Self isolation and resurrection

In a wonderful letter to Czeslaw Milosz Thomas Merton writes about resurrection consciousness – “life is on our side” – where the God whom we seek is not to be found in intellectually satisfying systems of thought, but rather in the muddle and agony of a man being humiliated and executed. Merton’s resurrection consciousness is full of the cross – struggles with despair, violence, dishonesty and betrayal, but a despair that Merton believes can lead to rebirth and the light of Christ, and where the consciousness is awareness that from the darkest times rebirth can take place. In the trauma is the transcendence.

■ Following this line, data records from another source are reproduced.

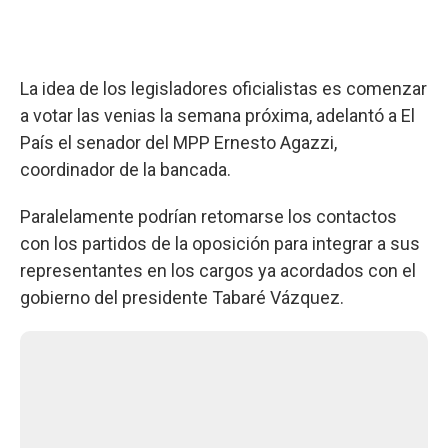
La idea de los legisladores oficialistas es comenzar
a votar las venias la semana próxima, adelantó a El
País el senador del MPP Ernesto Agazzi,
coordinador de la bancada.
Paralelamente podrían retomarse los contactos
con los partidos de la oposición para integrar a sus
representantes en los cargos ya acordados con el
gobierno del presidente Tabaré Vázquez.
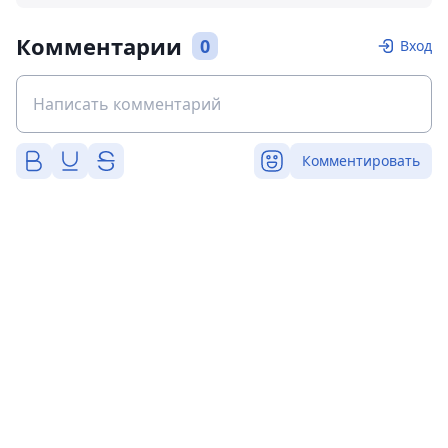
Комментарии
0
Вход
Комментировать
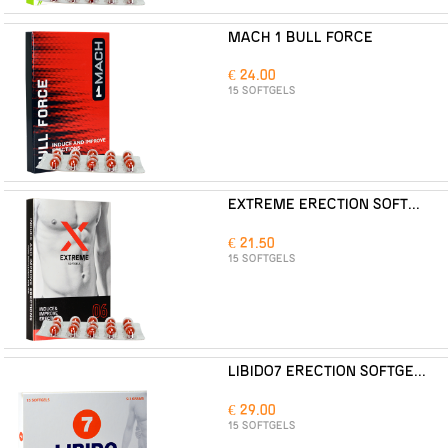
MACH 1 BULL FORCE
€ 24.00
15 SOFTGELS
EXTREME ERECTION SOFTGELS
€ 21.50
15 SOFTGELS
LIBIDO7 ERECTION SOFTGELS
€ 29.00
15 SOFTGELS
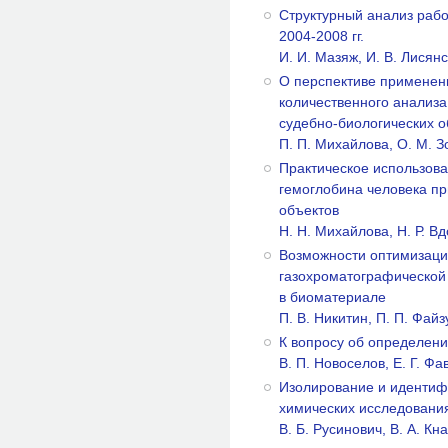
Структурный анализ рабо
2004-2008 гг.
И. И. Мазяж, И. В. Лисян
О перспективе применен
количественного анализ
судебно-биологических о
П. П. Михайлова, О. М. 
Практическое использов
гемоглобина человека пр
объектов
Н. Н. Михайлова, Н. Р. В
Возможности оптимизаци
газохроматографической
в биоматериале
П. В. Никитин, П. П. Фай
К вопросу об определени
В. П. Новоселов, Е. Г. Ф
Изолирование и идентиф
химических исследовани
В. Б. Русинович, В. А. Кн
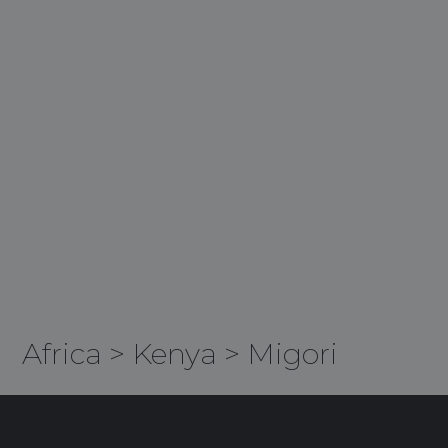
Africa
>
Kenya
>
Migori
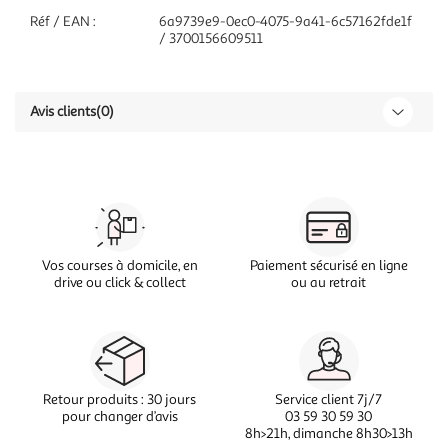
Réf / EAN :
6a9739e9-0ec0-4075-9a41-6c57162fde1f
/ 3700156609511
Avis clients
(0)
Vos courses à domicile, en
Paiement sécurisé en ligne
drive ou click & collect
ou au retrait
Retour produits : 30 jours
Service client 7j/7
pour changer d’avis
03 59 30 59 30
8h>21h, dimanche 8h30>13h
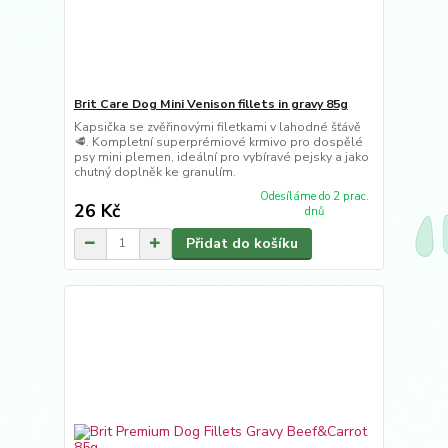
Brit Care Dog Mini Venison fillets in gravy 85g
Kapsička se zvěřinovými filetkami v lahodné šťávě
🥩. Kompletní superprémiové krmivo pro dospělé
psy mini plemen, ideální pro vybíravé pejsky a jako
chutný doplněk ke granulím.
Odesíláme do 2 prac.
26 Kč
dnů
Přidat do košíku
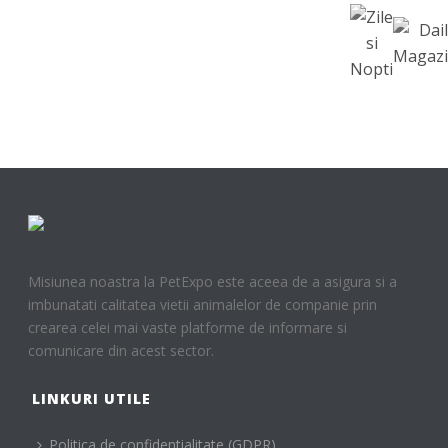
Misiunea noastra la PetExpo este aceea de a asigura si a
imbunatati calitatea vietii animalelor de companie prin
crearea celei mai vaste platforme de informare si
comunicare din acest sector.
LINKURI UTILE
Politica de confidentialitate (GDPR)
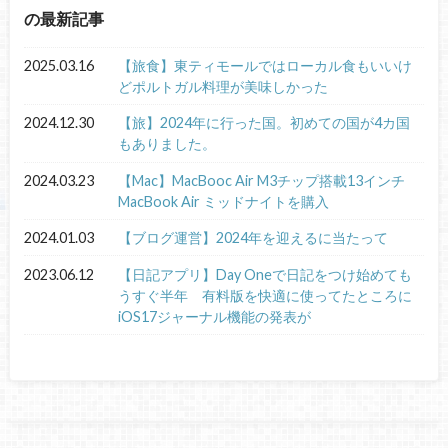
の最新記事
2025.03.16
【旅食】東ティモールではローカル食もいいけ
どポルトガル料理が美味しかった
2024.12.30
【旅】2024年に行った国。初めての国が4カ国
もありました。
2024.03.23
【Mac】MacBooc Air M3チップ搭載13インチ
MacBook Air ミッドナイトを購入
2024.01.03
【ブログ運営】2024年を迎えるに当たって
2023.06.12
【日記アプリ】Day Oneで日記をつけ始めても
うすぐ半年 有料版を快適に使ってたところに
iOS17ジャーナル機能の発表が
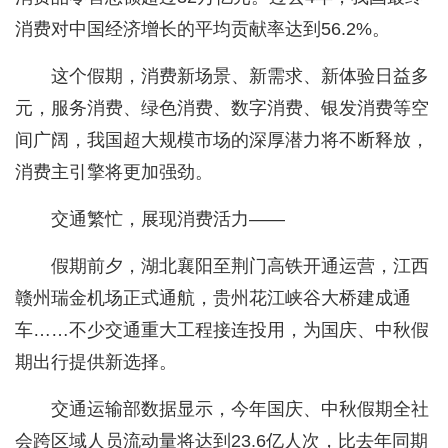
消费对中国经济增长的平均贡献率达到56.2%。
这个假期，消费新场景、新需求、新体验日益多
元，服务消费、绿色消费、数字消费、银发消费等空
间广阔，我国超大规模市场的深厚潜力将不断释放，
消费主引擎将更加强劲。
交通繁忙，展现消费活力——
假期前夕，湖北襄阳至荆门高铁开通运营，江西
赣州瑞金机场正式通航，贵州花江峡谷大桥建成通
车……不少交通重大工程接连投用，为国庆、中秋假
期出行提供新选择。
交通运输部数据显示，今年国庆、中秋假期全社
会跨区域人员流动量将达到23.6亿人次，比去年同期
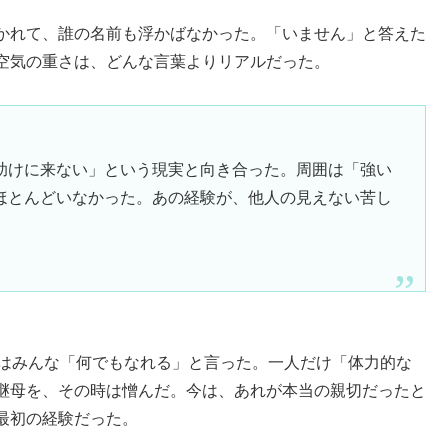
かれて、誰の名前も浮かばなかった。「いません」と答えた
空気の重さは、どんな言葉よりリアルだった。
助けに来ない」という現実と向き合った。周囲は「強い
ほとんどいなかった。あの経験が、他人の見えない苦し
人はみんな「何でもなれる」と言った。一人だけ「体力的な
継母を、その時は憎んだ。今は、あれが本当の親切だったと
最初の経験だった。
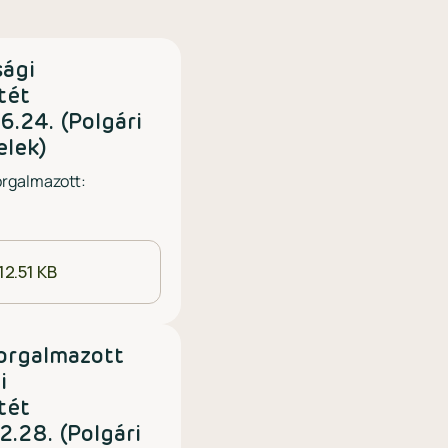
sági
tét
6.24. (Polgári
elek)
orgalmazott:
12.51 KB
orgalmazott
i
tét
2.28. (Polgári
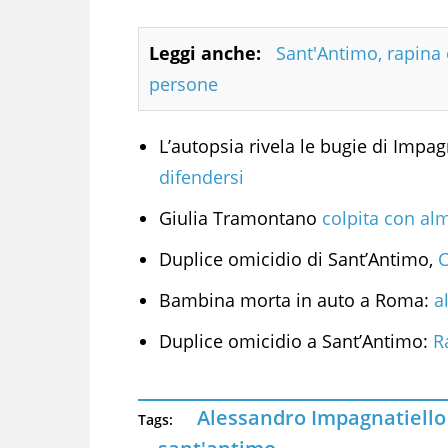
Leggi anche:
Sant'Antimo, rapina e
persone
L’autopsia rivela le bugie di Impag
difendersi
Giulia Tramontano
colpita con alme
Duplice omicidio di Sant’Antimo,
C
Bambina morta in auto a Roma:
a
Duplice omicidio a Sant’Antimo:
R
Alessandro Impagnatiello
Tags:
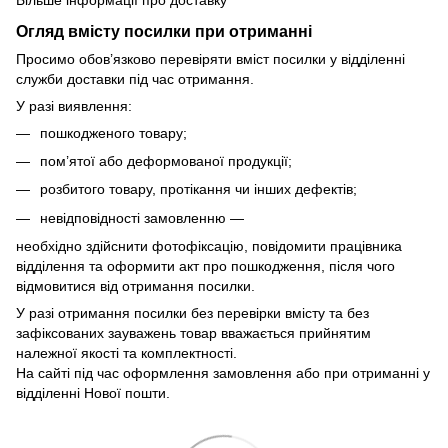
Огляд вмісту посилки при отриманні
Просимо обов’язково перевіряти вміст посилки у відділенні
служби доставки під час отримання.
У разі виявлення:
пошкодженого товару;
пом’ятої або деформованої продукції;
розбитого товару, протікання чи інших дефектів;
невідповідності замовленню —
необхідно здійснити фотофіксацію, повідомити працівника
відділення та оформити акт про пошкодження, після чого
відмовитися від отримання посилки.
У разі отримання посилки без перевірки вмісту та без
зафіксованих зауважень товар вважається прийнятим
належної якості та комплектності.
На сайті під час оформлення замовлення або при отриманні у
відділенні Нової пошти.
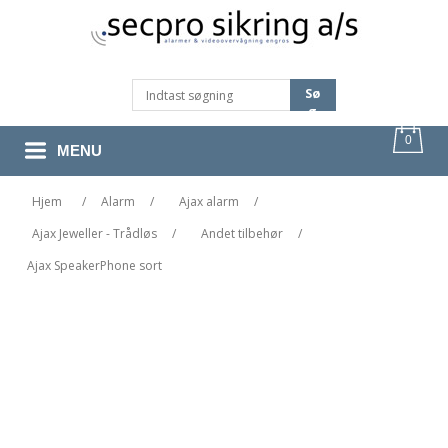
Sø
G
0
MENU
Hjem
/
Alarm
/
Ajax alarm
/
Ajax Jeweller - Trådløs
/
Andet tilbehør
/
Ajax SpeakerPhone sort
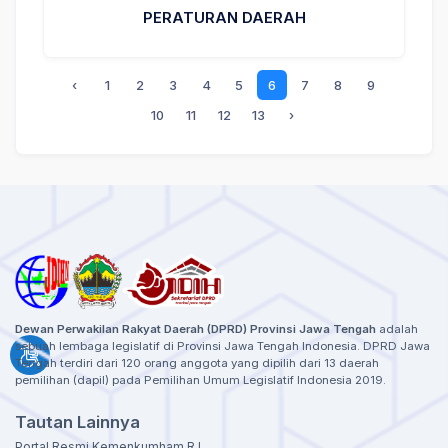
PERATURAN DAERAH
‹
1
2
3
4
5
6
7
8
9
10
11
12
13
›
Dewan Perwakilan Rakyat Daerah (DPRD) Provinsi Jawa Tengah
adalah
sebuah lembaga legislatif di Provinsi Jawa Tengah Indonesia. DPRD Jawa
Tengah terdiri dari 120 orang anggota yang dipilih dari 13 daerah
pemilihan (dapil) pada Pemilihan Umum Legislatif Indonesia 2019.
Tautan Lainnya
Portal Resmi Kemenkumham R.I.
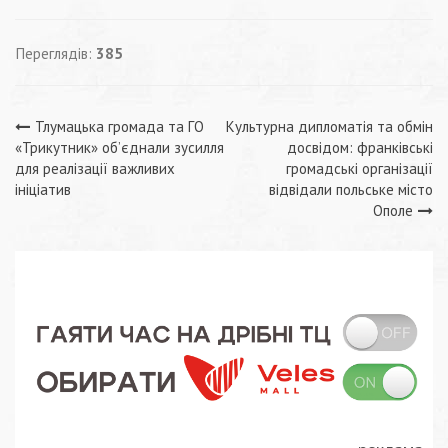
Переглядів:
385
Навігація
Тлумацька громада та ГО
Культурна дипломатія та обмін
«Трикутник» об’єднали зусилля
досвідом: франківські
записів
для реалізації важливих
громадські організації
ініціатив
відвідали польське місто
Ополе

The dividing line between despair and faith can be a mere thread; when the soul is at the very edge of the abyss it can in an instant be snatched into safety. There need not be any long twilight separating darkness from dawn. The sun can suddenly arise – strangely and unexpectedly out of the most unpromising sky. Merton shows us how both faith and despair can be paradoxical and contradictory; to be human is to be many things sometimes consecutively and sometimes almost at the same time: both the shadow and the persona; the false and the true self; wise and foolish; dead and alive – crucified and resurrected.

Merton writes that Easter celebrates the victory of love over everything and in the letter he expresses it in this way:

“… Life is on our side. The silence and the Cross of which we know are forces that cannot be defeated. In silence and suffering, in the heartbreaking effort to be honest in the midst of dishonesty (most of all our own dishonesty), in all these is victory. It is Christ in us who drives us through darkness to a light of which we have no conception and which can only be found by passing through apparent despair. Everything has to be tested. All relationships have to be tried. All loyalties have to pass through fire. Much has to be lost. Much in us has to be killed, even much that is best in us. But Victory is certain. The Resurrection is the only light, and with that light there is no error.”